=== Work to complete ===
a. Answer these questions using the passage below.
(i) Under what heading does the information appear that, together with the summary historical consolidated financial data, is presented on a basis consistent with the audited financial statements?
(ii) What defined term does the passage assign to any change of the kind described in clause (i) of the No Material Adverse Change section?
(iii) In clause (iii), which dividends paid by the subsidiaries are excepted?
b. Print every line of the entries that follow the passage below, without changing anything. Leave the picture out.

=== Passage ===
----
The summary historical consolidated financial data and the information
under the heading "Capitalization" included in the Registration Statement and
the Prospectus are presented on a basis consistent with that of the audited
financial statements included or incorporated by reference in the Registration
Statement and the Prospectus.
(e) No Material Adverse Change. Except as otherwise disclosed
in the Registration Statement and the Prospectus, subsequent to the respective
dates as of which information is given in the Registration Statement and the
Prospectus: (i) there has been no material adverse change, or any development
that could reasonably be expected to result in a material adverse change, in the
condition, financial or otherwise, or in the earnings, business, operations or
prospects, whether or not arising from transactions in the ordinary course of
business, of the Company and its subsidiaries, considered as one entity (any
such change is called a "MATERIAL ADVERSE CHANGE"); (ii) the Company and its
subsidiaries, considered as one entity, have not incurred any material liability
or obligation, indirect, direct or contingent, not in the ordinary course of
business nor entered into any material transaction or agreement not in the
ordinary course of business; and (iii) there has been no dividend or
distribution of any kind declared, paid or made by the Company or, except for
dividends paid to the Company or other subsidiaries, any of its subsidiaries on
any class of capital stock or repurchase or redemption by the Company or any of
its subsidiaries of any class of capital stock.
----
=== Data excerpts ===
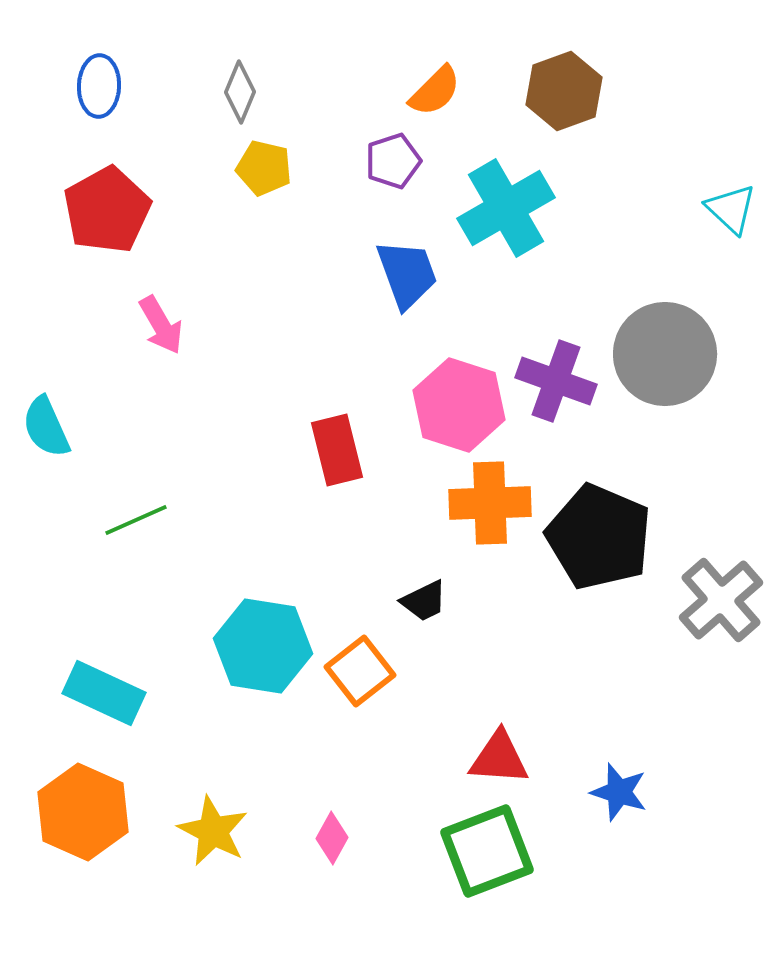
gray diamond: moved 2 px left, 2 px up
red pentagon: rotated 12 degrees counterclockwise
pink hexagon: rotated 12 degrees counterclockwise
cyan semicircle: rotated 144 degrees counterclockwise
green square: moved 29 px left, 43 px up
----
=== Correct answers ===
a.
(i) "Capitalization"
(ii) "MATERIAL ADVERSE CHANGE"
(iii) Dividends paid to the Company or other subsidiaries

b.
gray diamond: moved 2 px left, 2 px up
red pentagon: rotated 12 degrees counterclockwise
pink hexagon: rotated 12 degrees counterclockwise
cyan semicircle: rotated 144 degrees counterclockwise
green square: moved 29 px left, 43 px up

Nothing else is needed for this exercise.